Definition
A long, narrow airfoil that rotates about a central hub on a helicopter or other rotary-wing aircraft to generate lift and, through cyclic and collective control, the forces needed to climb, descend, hover, and move in any direction.
Plain English
One of the spinning 'wings' on a helicopter. As it spins through the air it produces lift, which is what holds the aircraft up and lets the pilot control where it goes.
Context Anchor
Seen in discussions of helicopter aerodynamics, airfoil shape, rotor systems, and preflight inspection.
Derivation
Rotor' comes from the Latin 'rotare,' meaning 'to turn,' and is short for 'rotator' — something that rotates. So a rotor blade is simply a blade that turns, in contrast to the fixed wing of an airplane.
Why Pilots Care
Rotor blade condition and shape directly determine lift, stability, and safe control in every phase of helicopter flight.
Analogy
Think of a fixed wing sliced into long, narrow strips and mounted to a hub so it can spin.
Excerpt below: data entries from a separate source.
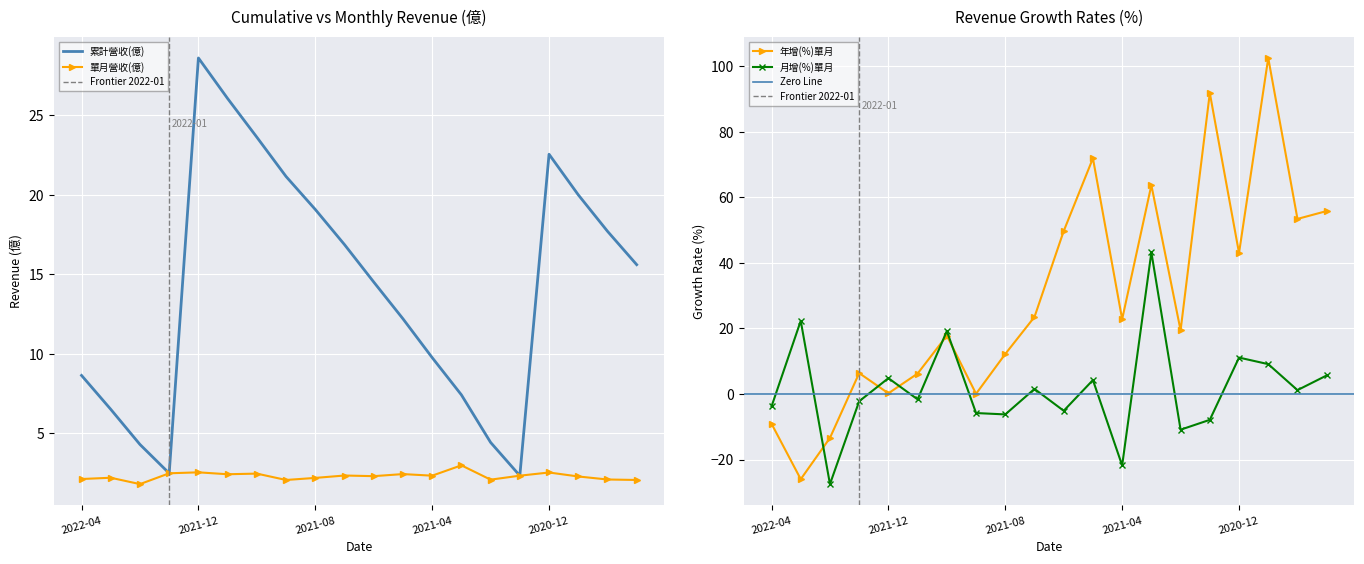

What is the label of the 2nd point from the left?

2022-03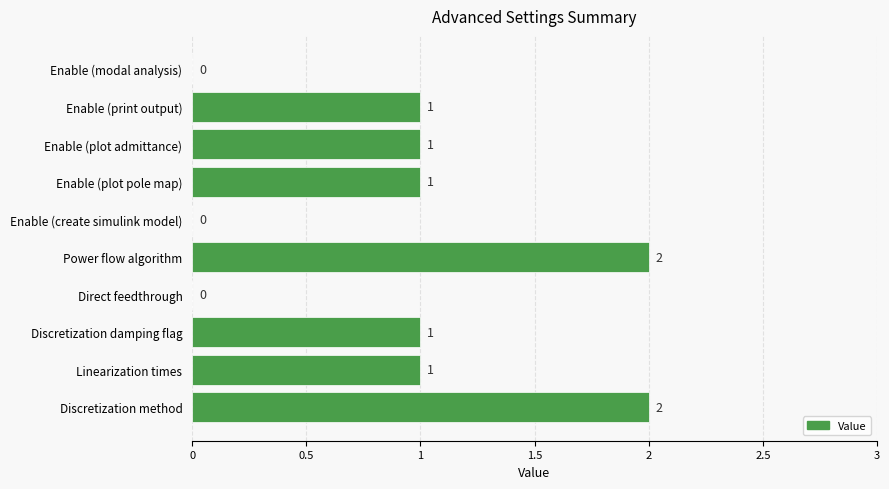

Is it true that the value at Discretization method is 2?

True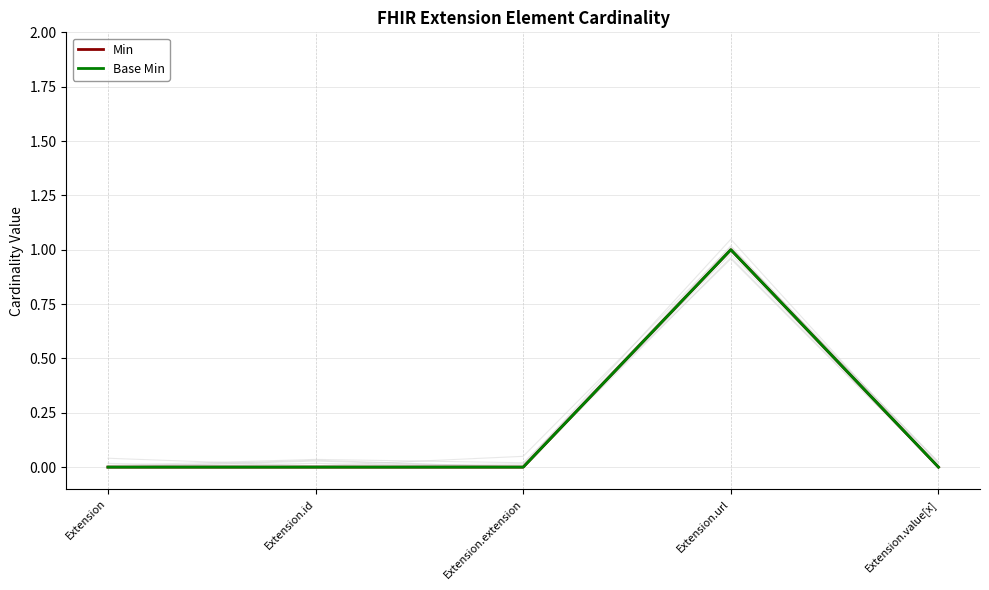

What is the difference between the maximum and minimum values in the Min series?

1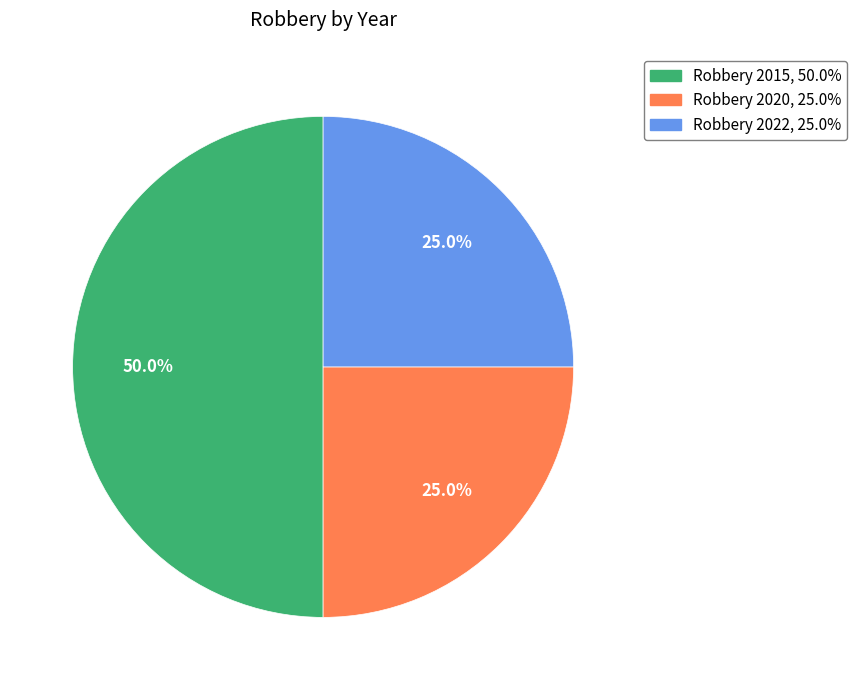

To the nearest percent, what portion does Robbery 2020 represent?

25%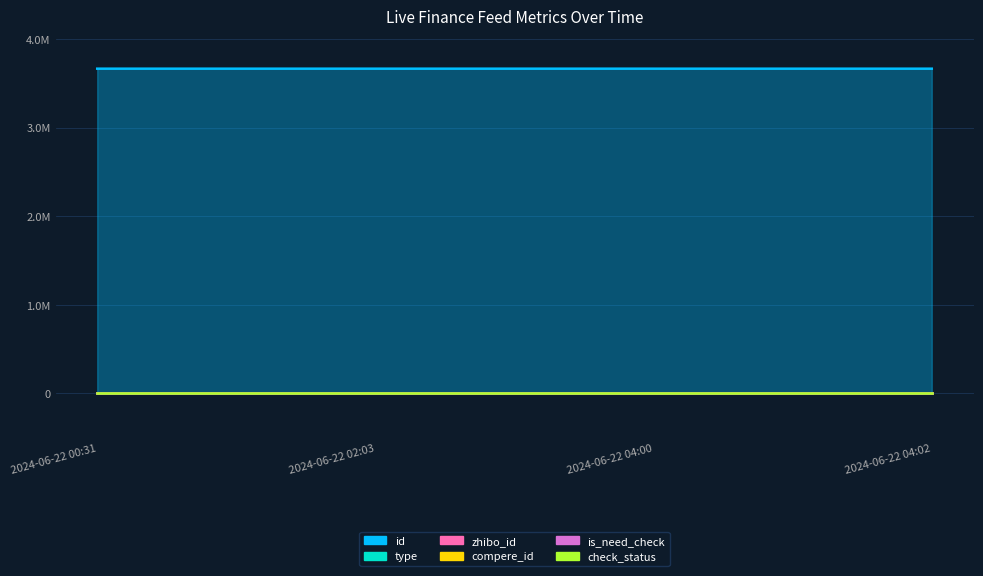

Reading left to right, what are all the values shown in this chart?

id: 3666272	3666270	3666238	3666208
type: 1	1	0	0
zhibo_id: 152	152	152	152
compere_id: 0	0	0	0
is_need_check: 0	0	0	0
check_status: 1	1	1	1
Each strip is a rotor blade, and instead of the whole aircraft moving forward to make air flow over the wing, the blades spin to create that airflow themselves.
Intuition Check
Do not think of a rotor blade as just a fan blade. In aviation, it is a lifting surface that must be shaped and angled correctly to support and control the aircraft.
Example Sentence 1
A helicopter's rotor blades produce lift the same way an airplane's wings do, except the blades move through the air by rotating rather than by the aircraft flying forward.
Example Sentence 2
In forward flight the advancing rotor blade produces more lift than the retreating blade.